Justice forms Census committee after urging
CHARLESTON — After a think tank raised concerns, Gov. Jim Justice announced Friday the creation of a committee to ensure all West Virginians are counted for the 2020 U.S. Census.
Justice, in a press release Friday, said preparations are underway for creating a Complete Count Committee to get the word out about the U.S. Census.
According to the U.S. Census Bureau, complete count committees are created to help build awareness about the census, the constitutionally required count of the U.S. population every 10 years. The committees work with cities, counties, and communities to educate the public about the importance of being counted.
“Members of CCCs often coordinate with area schools, businesses, churches, media outlets, government offices and other resources to make the public aware that the census is approaching, explain the critical importance of an accurate count, and dispel any myths or alleviate any fears about the privacy and confidentiality of census data,” according to the Governor’s Office.
While some cities and municipalities have formed their own committees, the state expects its committee to be up-and-running soon. As soon as the plans are finalized, Justice will make appointments to the committee.
“These committees typically consist of community leaders, who are tasked with developing and implementing a 2020 Census awareness campaign based upon their knowledge of the local community, to encourage a response,” the Governor’s Office said.
On July 25, Justice signed a proclamation in support of the U.S. Census, encouraging all residents to participate in the survey.
Census survey data is used to redraw state and congressional districts. According to a 2018 analysis by Election Data Services, West Virginia could go from three congressional districts to two districts based on 2018 estimates of state population.
Earlier this week, a state and national think tank called on Justice to create the Complete County Committee. Kelly Allen, director of policy engagement for the West Virginia Center on Budget and Policy, said census data is also used when awarding federal funds and grants. In 2016 alone, more than $900 billion was distributed to states through 325 programs that use census data.
“At risk in West Virginia is over $6 billion annually in federal funds guided by census data and one of our three Congressional seats,” Allen said. “West Virginia is an outlier in our lack of statewide preparedness for the 2020 Census. We also face unique challenges here in West Virginia that could make our census count more difficult, including our rural landscape and lack of broadband connectivity.”
According to the Center on Budget and Policy Priorities, West Virginia is one of 13 states that hasn’t already created a Complete Count Committee.
Samantha Waxman, a policy analyst for the national progressive think tank, said delays by some states, combined with a fear in some residents regarding an attempt by the Trump administration to add a citizenship question to the census, could discourage people from taking the survey.
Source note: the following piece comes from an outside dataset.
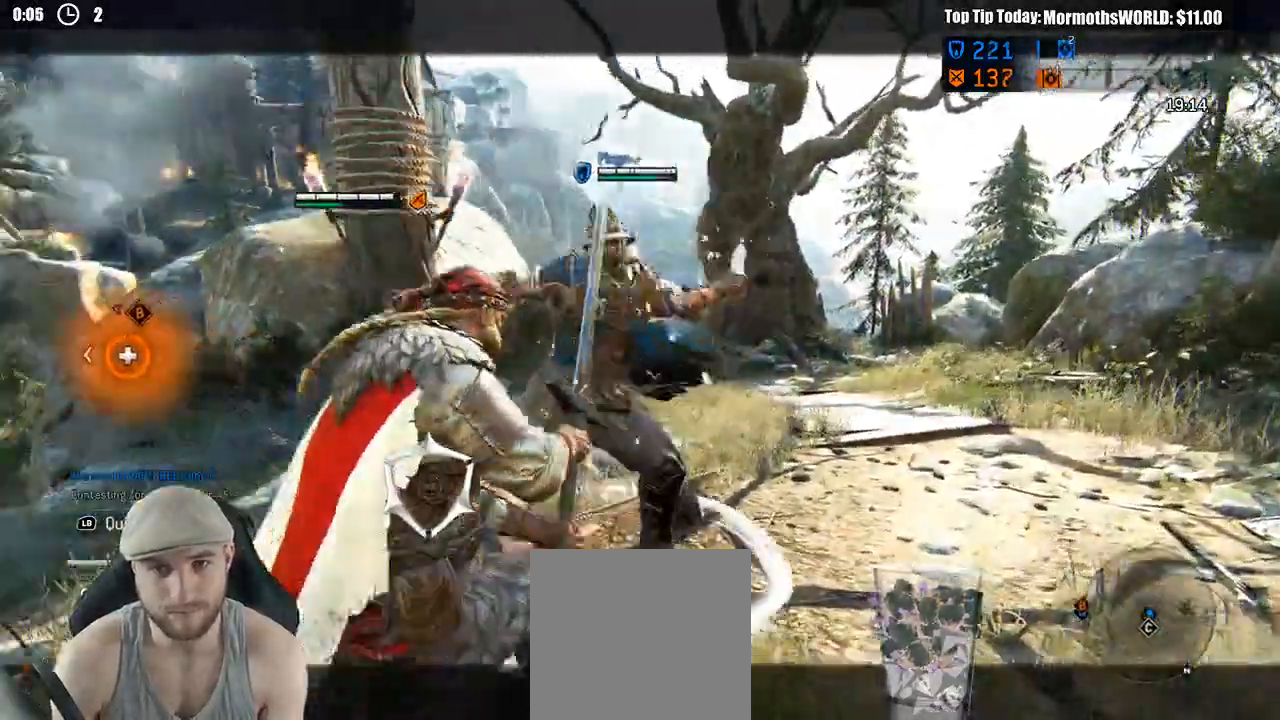
{"buttons": ["L2", "R2"], "left_stick": "up-right", "right_stick": "center", "events": [[150, "left_stick", "up-right"], [217, "A", "down"], [333, "A", "up"], [450, "R2", "down"]]}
“Many communities face the risk of not being fully counted, including many people in rural areas; communities of color; young children; people in poverty; immigrants; and LGBTQ people,” Waxman said. “People in these communities face barriers to participating in the census, such as limited language assistance, limited internet access, and housing instability.”
Besides creating complete count committees, Waxman also encourages states to allocate funding for outreach.